AMLD IV has placed emphasis on a risk-based approach to counter financial crime and terrorist financing. Few would argue against this approach. It is not only logical, but also the most practical way forward. The approach appears to be fairly straightforward, consisting of identification, assessment and management risk. However, recent news, analysis and conversation with industry experts suggests it may be more complex than it first seems.
Identification, ranking, risk appetite, prevention and detection are some of the suggested stages and below we look at some of the related issues when putting in place a risk-based approach for AMLD IV.
The first stage of the risk-based approach is the identification of risk. This, in itself, sounds relatively uncomplicated. But … how do you know you that your organisation has identified all relevant risks? If you have a department, or group of people, who identify risk, do you all have the appropriate understanding of what a risk actually is, and are all the identifications relevant?
Once risks have been identified, you will need to rank accounts according to their individual propensity to commit money laundering. In certain instances, there may not be a matrix by which you can measure or quantify a risk. For example, how do you quantify the likelihood of a politically exposed person committing a financial crime or using an organisation in connection with financial crime. Answers may well depend on several criteria, such as ‘do you have a large number of high net worth individuals’ or ‘do you have a high population of accounts from a jurisdiction that is politically sensitive to corruption and bribery’.
This is a simple example of identifying risk and mentions just some of the factors that may provide a metric for assessing likeliness of the risk occurring. In reality, it is more probable that, once you have identified all the risks, there will 10, 20, maybe 30, different causes of that risk to take into account. What was fairly simple at the outset, now seems like a small mountain to climb.
Once they have established the risks and their likely causes, firms will have to develop the appropriate metrics for rating them. Ideally, these need to be modelled to avoid ‘lazy’ answers or people being able to simply answer in a default fashion. For example, with a rating of 1 to 10, respondents may just tick 5 as default. The danger here is that, once the analysis has been carried out to identify the risks and causes, overall best efforts will fall if the ranking is not completed fully and accurately.
An additional line a firm should take is to make a holistic analysis and ask fundamental questions, such as ‘what is the firms appetite for risk’ and ‘what does the level of appetite mean going forward’. AML should be part and parcel of a firm’s overall risk strategy and management process. This will dictate the steps firms can take to increase risk or de-risk according to tolerance.

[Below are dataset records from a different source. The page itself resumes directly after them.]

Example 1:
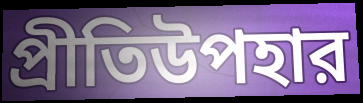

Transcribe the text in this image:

প্রীতিউপহার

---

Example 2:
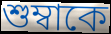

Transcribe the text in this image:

শুম্বাকে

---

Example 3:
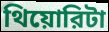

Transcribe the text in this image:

থিয়োরিটা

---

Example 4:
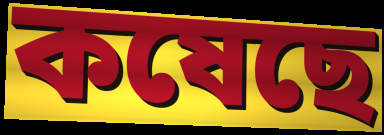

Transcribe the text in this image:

কষেছে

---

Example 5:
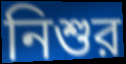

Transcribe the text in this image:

নিশুর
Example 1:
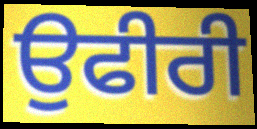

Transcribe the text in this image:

ਉਫੀਰੀ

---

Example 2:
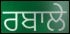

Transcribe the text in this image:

ਰਬਾਲੇ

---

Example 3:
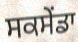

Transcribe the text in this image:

ਸਕਸੇਂਡਾ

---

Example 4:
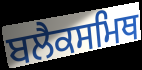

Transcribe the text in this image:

ਬਲੈਕਸਮਿਥ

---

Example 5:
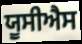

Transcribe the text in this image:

ਯੂਸੀਐਸ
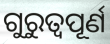
ଗୁରୁତ୍ୱପୂର୍ଣ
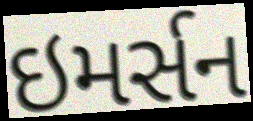
ઇમર્સન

In terms of prevention, actions to avoid risks will be dictated by the size of the risk, which, in turn, will be determined by several factors, such as firm geography, overall client makeup and transactions. Other factors will include more granular details, such as whether you have met the client face-to-face, the jurisdiction of residence and whether they are a PEP. The individual makeup of the client will influence the prevention to be taken, and this case-by-case basis will result in a much greater initial workload.
Detection requires red flags and issues to be escalated appropriately in a timely manner. This means appropriate training of staff, putting the proper procedures and policies in place and having a dynamic risk assessment framework that adjusts to multiple variables, such as business and client makeup, global events, issues and assessments.

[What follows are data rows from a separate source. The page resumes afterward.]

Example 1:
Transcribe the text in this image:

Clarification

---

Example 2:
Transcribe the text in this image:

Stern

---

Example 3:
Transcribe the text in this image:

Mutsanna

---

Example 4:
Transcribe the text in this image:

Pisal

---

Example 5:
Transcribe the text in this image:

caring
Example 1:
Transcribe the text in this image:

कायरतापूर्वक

Appropriate, but hard work is required
All of the above should also be assessed, examined and adjusted whenever necessary. This will mean greater external and internal scrutiny, training of staff and an understanding of business strategy – both current and future and the potential impacts – and the implementation of a flexible and adaptable system. As a result, whilst the risk-based approach is logical and understandable, it requires a lot of internal effort. Such an approach also demands a level of foresight when assessing global risk and any changes that may take place to risk levels, and depends on a flexible and adaptable system to keep this information up to date. This will mean a big effort internally and externally but the good news is, once you have that tried and tested system in place, and it’s adaptable and flexible, it will be worth all the hard work.